■ Prompt 1 ■
In the forum thread, how long will the mare stay in a quarantine paddock after the move?
■ Prompt 2 ■
In the forum thread, take the passage that starts at "## stevenson (Sep" and ends after "you mare heals.", and change "herd" to "group" throughout it.

I don't think you can move soon enough! I wonder how may horses "respect" the wolves who chase them? Fear does not equal respect. Who knows how your mare is treated when you are not there.


----------



## Celeste (Jul 3, 2011)

It looks to me like the vet bill is the least of your worries. If your horse is permanently injured, they took what you considered to be a show horse, and turned it into a pasture puff. The injury, time off, etc, is the biggest issue. Not the vet bill. I would move my horse immediately.


----------



## HoofBeat2 (May 13, 2016)

I am hoping it's not a permanent injury. I have arranged to move my mare next weekend, and she will be in a quarantine paddock for 2 weeks. I have lunged her this past week and she was sound at WTC but I tried to back her today and she was still favouring her shoulder. I will give it another week and try again. I think she will make a full recovery, but it will just take time. Thanks, all, for your input. This whole situation was stressful, and I'm so glad to move my mare to a facility that seems to have a completely different view of horses and our relationship with them. Much more in line with how I want my horse to be treated. She's such a sweet girl, and loves to work.


----------



## Yogiwick (Sep 30, 2013)

Congrats on your upcoming move.

Honestly it sounds like it's more of a "moral" issue than a "legal" one. I would think the ethical thing to do would be cover the bill, but I'm glad you are cutting your losses and moving on, they aren't worth it.

Hope your mare feels better soon and glad she's at least sound on the ground!


----------



## stevenson (Sep 12, 2011)

It is good that you are moving your horse. Did you agree to have your show mare turned out into a herd ? I do not know of anyone that does herd turn out with the show horses. They have them in stalls, give them turnout arena/round pen time. 

I hope you mare heals.


----------



## churumbeque (Dec 20, 2009)

HoofBeat2 said:


> I am hoping it's not a permanent injury. I have arranged to move my mare next weekend, and she will be in a quarantine paddock for 2 weeks. I have lunged her this past week and she was sound at WTC but I tried to back her today and she was still favouring her shoulder. I will give it another week and try again. I think she will make a full recovery, but it will just take time. Thanks, all, for your input. This whole situation was stressful, and I'm so glad to move my mare to a facility that seems to have a completely different view of horses and our relationship with them. Much more in line with how I want my horse to be treated. She's such a sweet girl, and loves to work.


I would have a chiro check her over


----------

■ Supplied data ■
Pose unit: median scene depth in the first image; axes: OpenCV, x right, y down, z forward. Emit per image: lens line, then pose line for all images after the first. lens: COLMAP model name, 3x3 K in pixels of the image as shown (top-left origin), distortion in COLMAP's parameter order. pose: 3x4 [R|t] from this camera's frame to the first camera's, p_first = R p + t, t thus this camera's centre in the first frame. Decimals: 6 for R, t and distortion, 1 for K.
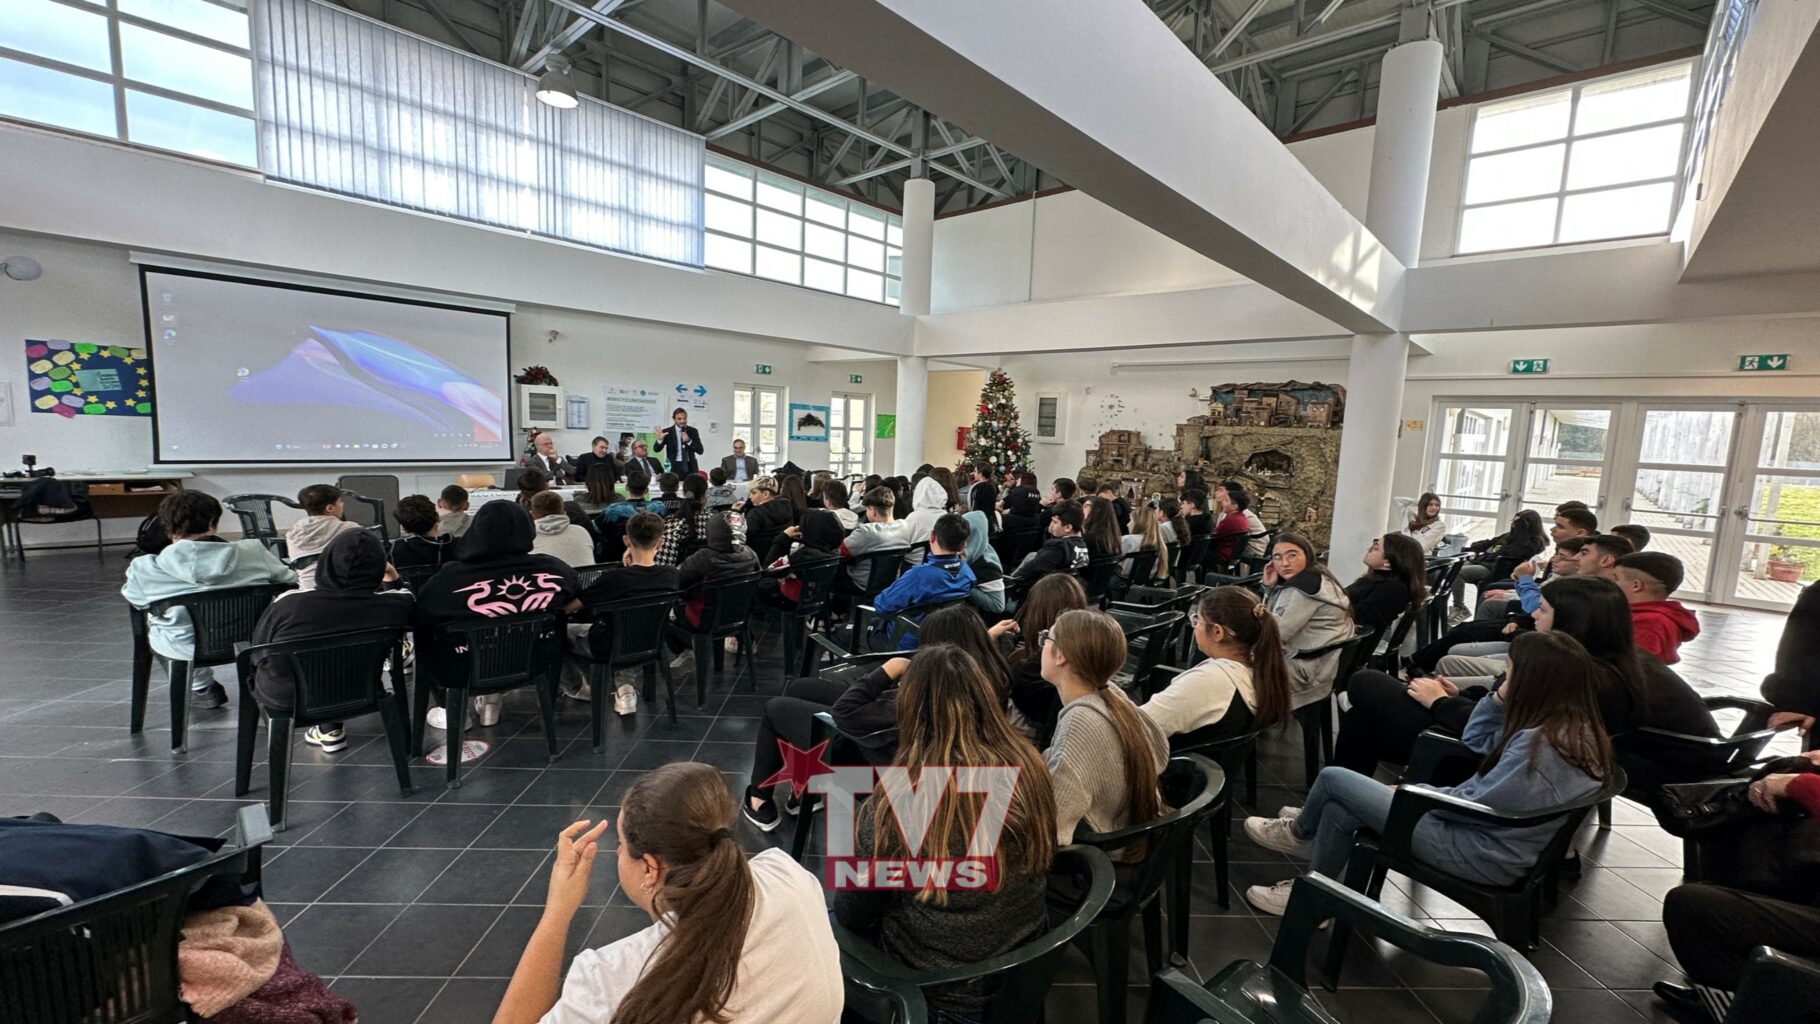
lens RADIAL K [[722.4, 0, 912.0], [0, 722.4, 512.9], [0, 0, 1]] dist [-0.001139, 0.000301]
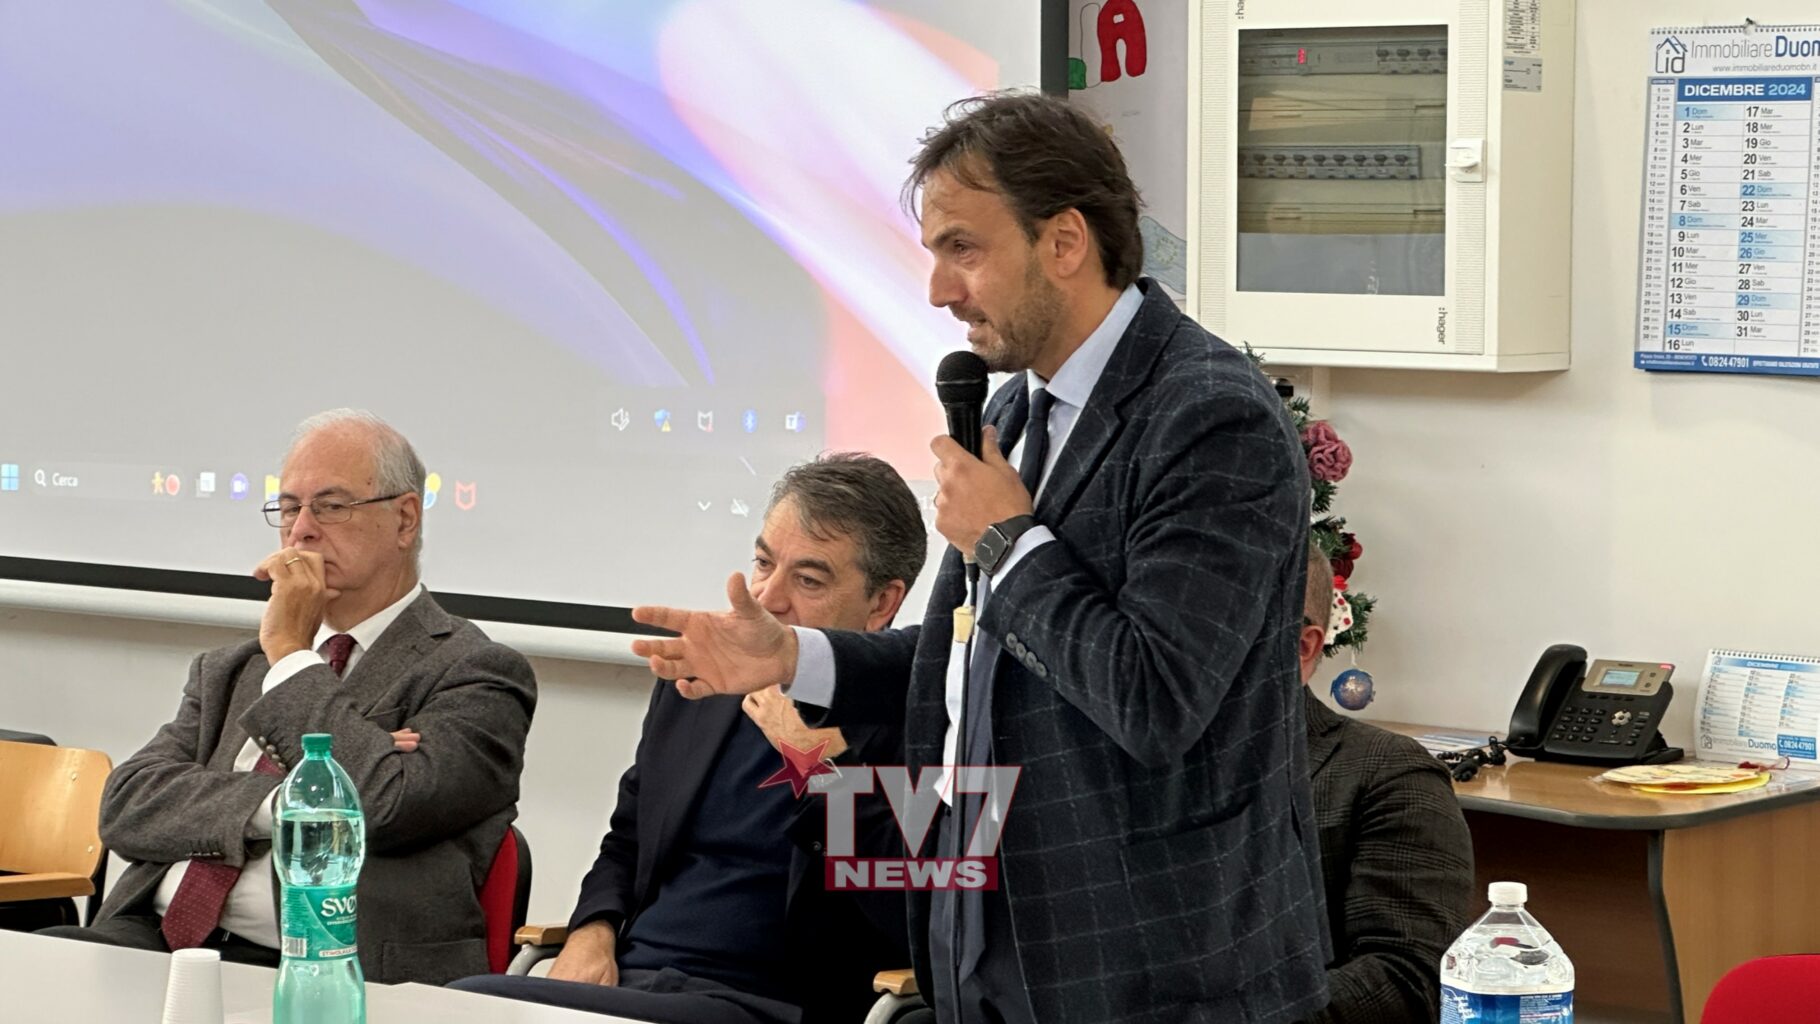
lens RADIAL K [[4746.7, 0, 910.0], [0, 4746.7, 446.6], [0, 0, 1]] dist [-0.243757, 7.565868]
pose [[0.051490, 0.012882, -0.998590, 0.133110], [-0.123243, 0.992356, 0.006447, -0.091642], [0.991040, 0.122737, 0.052684, 0.805089]]
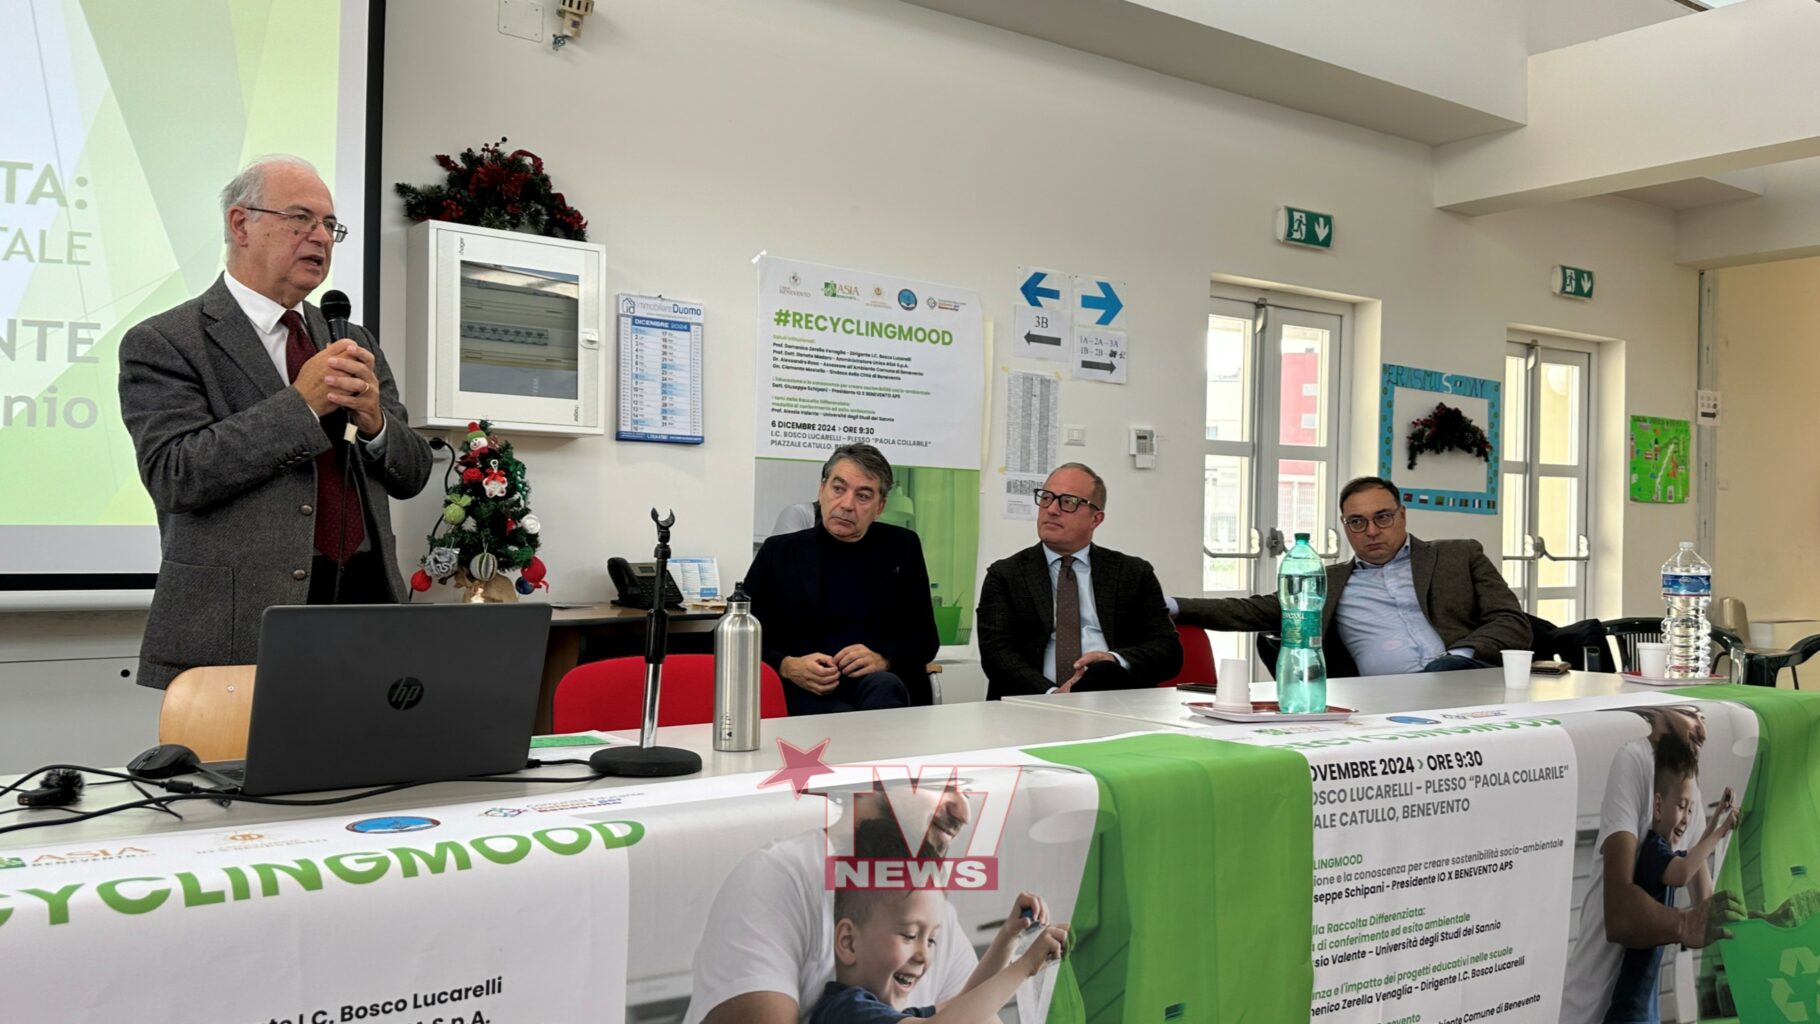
lens RADIAL K [[1490.0, 0, 911.1], [0, 1490.0, 534.4], [0, 0, 1]] dist [0.183630, -0.364605]
pose [[0.983799, -0.023289, -0.177755, -0.283182], [0.001167, 0.992337, -0.123556, -0.028601], [0.179270, 0.121346, 0.976288, 0.525162]]
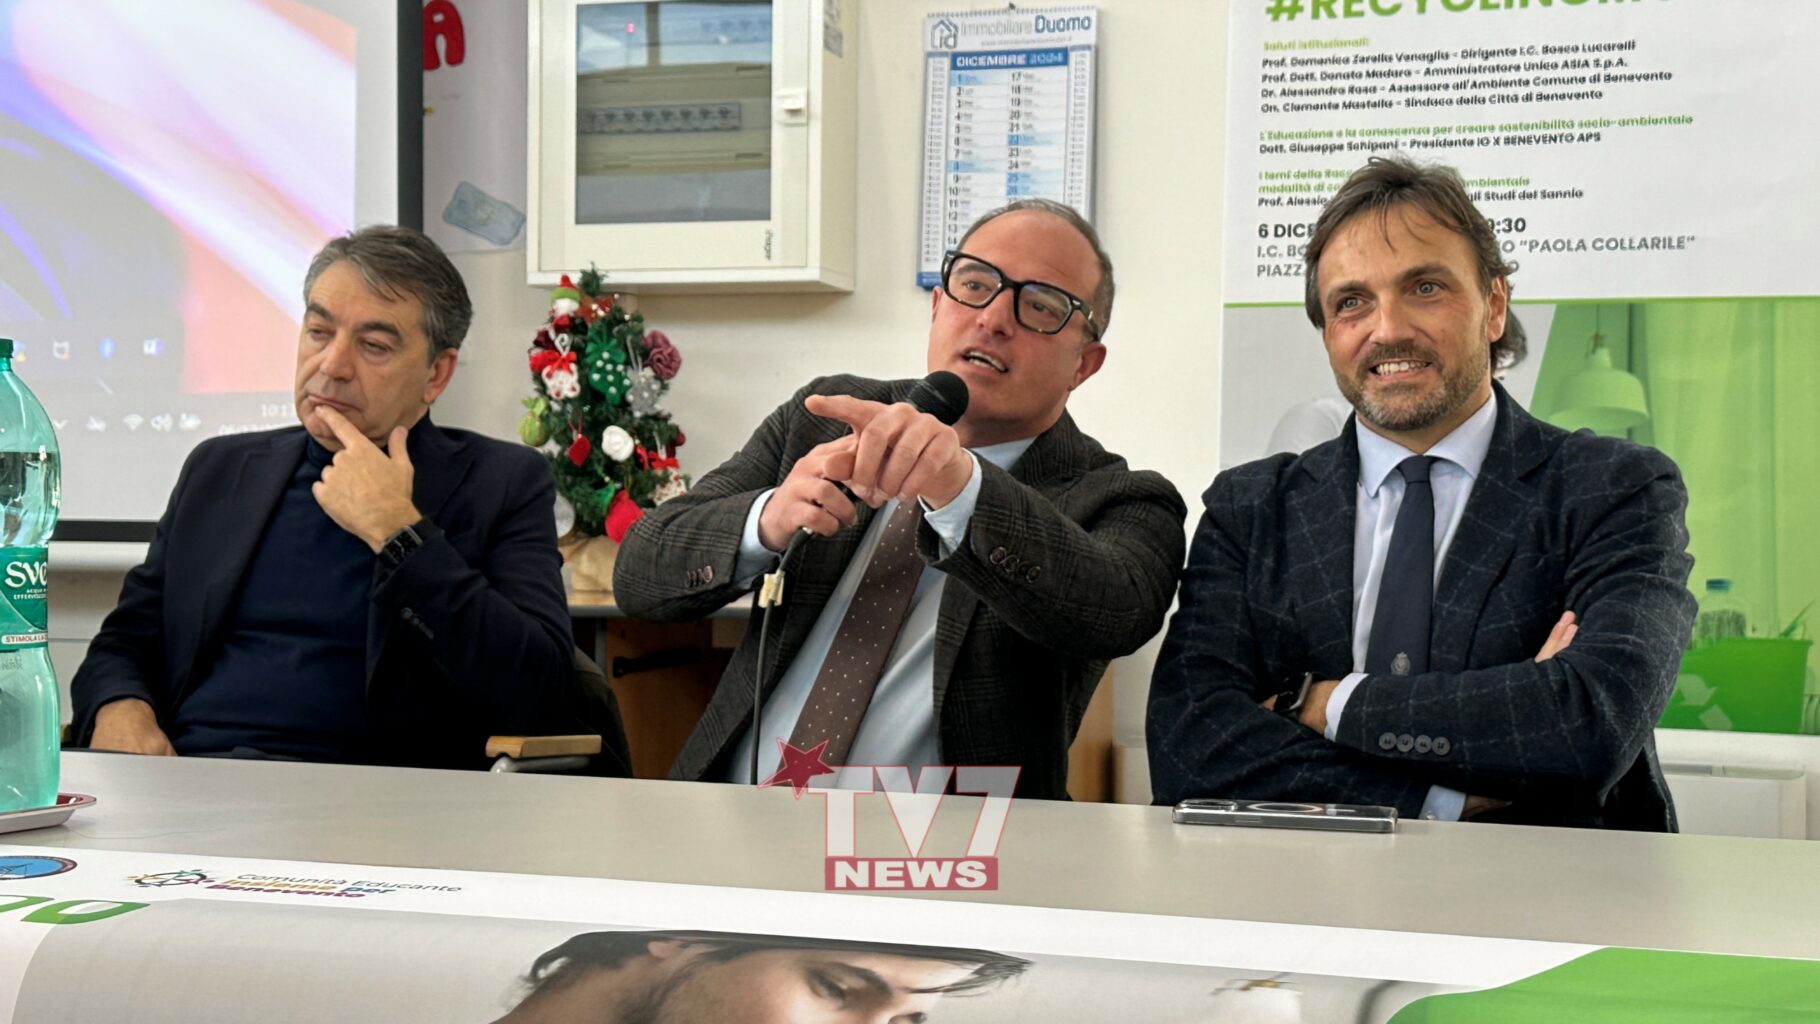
lens RADIAL K [[2461.5, 0, 895.6], [0, 2461.5, 519.4], [0, 0, 1]] dist [0.148834, -0.087156]
pose [[0.434254, -0.027886, -0.900359, -0.105706], [-0.101984, 0.991572, -0.079899, -0.043021], [0.894999, 0.126519, 0.427750, 0.763687]]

■ Answer section 1 ■
2 weeks.

■ Answer section 2 ■
## stevenson (Sep 12, 2011)

It is good that you are moving your horse. Did you agree to have your show mare turned out into a group ? I do not know of anyone that does group turn out with the show horses. They have them in stalls, give them turnout arena/round pen time. 

I hope you mare heals.